A few days after Anna and Omeir arrive, the boy’s mother walks along the creek and digs up a pouch of coins and the boy heads alone down the river road and returns four days later with a castrated bull and a donkey on its last legs. With the bull he manages to plow an overgrown series of terraces above the cottage and plant some August barley.
The boy’s mother and sister regard her with as much interest as they might a broken jar. And indeed, during those first months, what use is she? She can’t understand the simplest directives, can’t get the goat to stand still for milking, doesn’t know how to care for fowls or make curds or harvest honey or bundle hay or irrigate the terraces above the cottage. Most days she feels like a thirteen-year-old infant, incapable of all but the very simplest tasks.
But the boy! He shares his food with her, murmurs to her in his strange language; he seems, as Chryse the cook might have said, as patient as Job and as gentle as a fawn.
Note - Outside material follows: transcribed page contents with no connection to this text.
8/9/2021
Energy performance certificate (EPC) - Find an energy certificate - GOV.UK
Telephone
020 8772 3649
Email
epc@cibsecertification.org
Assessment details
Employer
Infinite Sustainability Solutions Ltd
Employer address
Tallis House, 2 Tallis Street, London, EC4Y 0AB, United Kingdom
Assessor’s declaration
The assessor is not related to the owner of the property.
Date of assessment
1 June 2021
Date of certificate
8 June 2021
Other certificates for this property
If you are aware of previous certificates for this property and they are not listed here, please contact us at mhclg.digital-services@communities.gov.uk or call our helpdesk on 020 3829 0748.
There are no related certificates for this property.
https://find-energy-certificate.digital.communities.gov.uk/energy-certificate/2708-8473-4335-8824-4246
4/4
He teaches her how to check the barley for aphids, how to clean trout for smoking, how to fill the kettle at the creek without getting sediment in the water. Sometimes she finds him alone in the wooden byre, touching old bird snares and spring-nets, or standing on a terrace above the river, three big white stones at his feet, with a stricken look on his face.
* * *
If she is his possession, he does not treat her as such. He teaches her the words for milk, water, fire, and dog; in the dark he sleeps beside her but does not touch her. On her feet she wears an outsize pair of wooden clogs that belonged to the boy’s grandfather, and his mother helps her make a new dress from homespun wool, and the leaves turn yellow, and the moon waxes and wanes again.
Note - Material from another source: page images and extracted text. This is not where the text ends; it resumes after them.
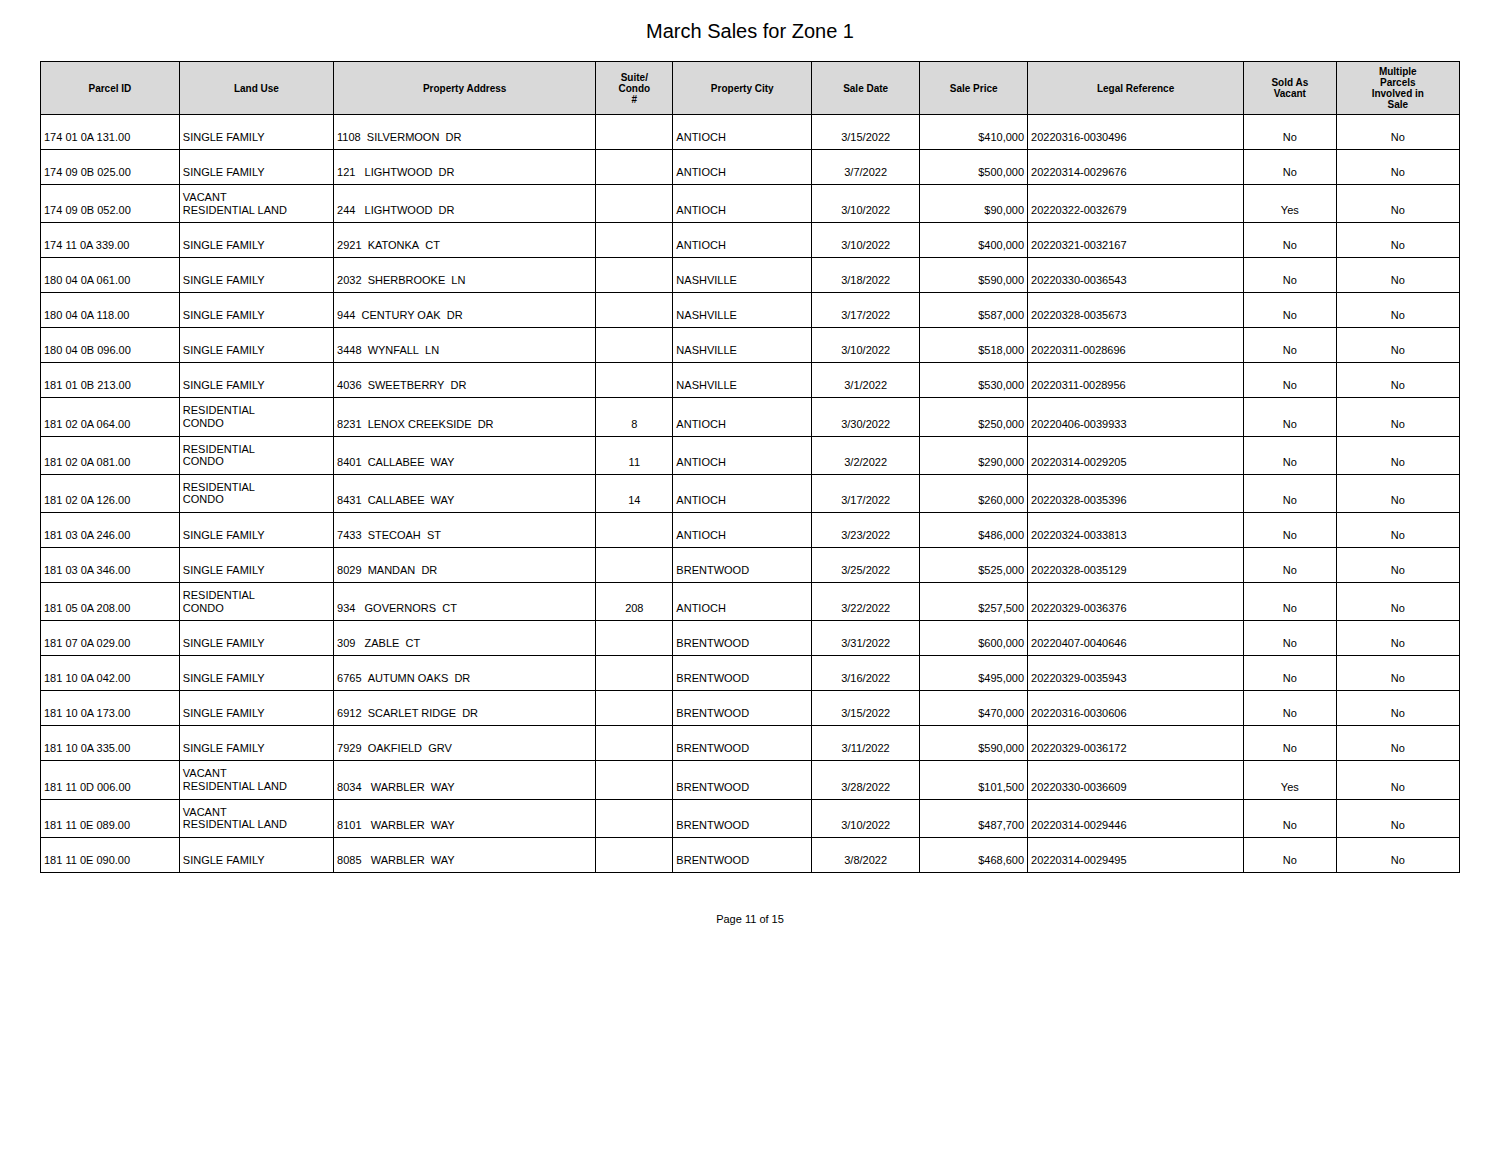March Sales for Zone 1
| Parcel ID | Land Use | Property Address | Suite/ Condo # | Property City | Sale Date | Sale Price | Legal Reference | Sold As Vacant | Multiple Parcels Involved in Sale |
| --- | --- | --- | --- | --- | --- | --- | --- | --- | --- |
| 174 01 0A 131.00 | SINGLE FAMILY | 1108 SILVERMOON DR | | ANTIOCH | 3/15/2022 | $410,000 | 20220316-0030496 | No | No |
| 174 09 0B 025.00 | SINGLE FAMILY | 121 LIGHTWOOD DR | | ANTIOCH | 3/7/2022 | $500,000 | 20220314-0029676 | No | No |
| 174 09 0B 052.00 | VACANT RESIDENTIAL LAND | 244 LIGHTWOOD DR | | ANTIOCH | 3/10/2022 | $90,000 | 20220322-0032679 | Yes | No |
| 174 11 0A 339.00 | SINGLE FAMILY | 2921 KATONKA CT | | ANTIOCH | 3/10/2022 | $400,000 | 20220321-0032167 | No | No |
| 180 04 0A 061.00 | SINGLE FAMILY | 2032 SHERBROOKE LN | | NASHVILLE | 3/18/2022 | $590,000 | 20220330-0036543 | No | No |
| 180 04 0A 118.00 | SINGLE FAMILY | 944 CENTURY OAK DR | | NASHVILLE | 3/17/2022 | $587,000 | 20220328-0035673 | No | No |
| 180 04 0B 096.00 | SINGLE FAMILY | 3448 WYNFALL LN | | NASHVILLE | 3/10/2022 | $518,000 | 20220311-0028696 | No | No |
| 181 01 0B 213.00 | SINGLE FAMILY | 4036 SWEETBERRY DR | | NASHVILLE | 3/1/2022 | $530,000 | 20220311-0028956 | No | No |
| 181 02 0A 064.00 | RESIDENTIAL CONDO | 8231 LENOX CREEKSIDE DR | 8 | ANTIOCH | 3/30/2022 | $250,000 | 20220406-0039933 | No | No |
| 181 02 0A 081.00 | RESIDENTIAL CONDO | 8401 CALLABEE WAY | 11 | ANTIOCH | 3/2/2022 | $290,000 | 20220314-0029205 | No | No |
| 181 02 0A 126.00 | RESIDENTIAL CONDO | 8431 CALLABEE WAY | 14 | ANTIOCH | 3/17/2022 | $260,000 | 20220328-0035396 | No | No |
| 181 03 0A 246.00 | SINGLE FAMILY | 7433 STECOAH ST | | ANTIOCH | 3/23/2022 | $486,000 | 20220324-0033813 | No | No |
| 181 03 0A 346.00 | SINGLE FAMILY | 8029 MANDAN DR | | BRENTWOOD | 3/25/2022 | $525,000 | 20220328-0035129 | No | No |
| 181 05 0A 208.00 | RESIDENTIAL CONDO | 934 GOVERNORS CT | 208 | ANTIOCH | 3/22/2022 | $257,500 | 20220329-0036376 | No | No |
| 181 07 0A 029.00 | SINGLE FAMILY | 309 ZABLE CT | | BRENTWOOD | 3/31/2022 | $600,000 | 20220407-0040646 | No | No |
| 181 10 0A 042.00 | SINGLE FAMILY | 6765 AUTUMN OAKS DR | | BRENTWOOD | 3/16/2022 | $495,000 | 20220329-0035943 | No | No |
| 181 10 0A 173.00 | SINGLE FAMILY | 6912 SCARLET RIDGE DR | | BRENTWOOD | 3/15/2022 | $470,000 | 20220316-0030606 | No | No |
| 181 10 0A 335.00 | SINGLE FAMILY | 7929 OAKFIELD GRV | | BRENTWOOD | 3/11/2022 | $590,000 | 20220329-0036172 | No | No |
| 181 11 0D 006.00 | VACANT RESIDENTIAL LAND | 8034 WARBLER WAY | | BRENTWOOD | 3/28/2022 | $101,500 | 20220330-0036609 | Yes | No |
| 181 11 0E 089.00 | VACANT RESIDENTIAL LAND | 8101 WARBLER WAY | | BRENTWOOD | 3/10/2022 | $487,700 | 20220314-0029446 | No | No |
| 181 11 0E 090.00 | SINGLE FAMILY | 8085 WARBLER WAY | | BRENTWOOD | 3/8/2022 | $468,600 | 20220314-0029495 | No | No |
Page 11 of 15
One morning, frost sparkling in the trees, his sister and mother load the donkey with jars of honey, wrap themselves in cloaks, and head upriver. As soon as they round the bend, the boy calls Anna into the byre. He wraps pieces of honeycomb in a cheesecloth and sets it to boil. When the wax is rendered, he lifts out the cakes and mashes them into a paste. Then he unrolls a piece of oxhide across the crude table, and together they work the still-warm beeswax into the leather. When all the wax has been worked in, he rolls the hide and tucks it under his arm and beckons her up a faint trail at the head of the ravine to the old half-hollow yew on the bluff.
In daylight, the tree is magnificent: its trunk swirls with ten thousand intertwined gnarls; dozens of low branches, decked with bright red berries, eddy toward the ground like snakes. The boy clambers up through the limbs, squeezes himself into the hollow part of the trunk, and emerges holding Himerius’s sack.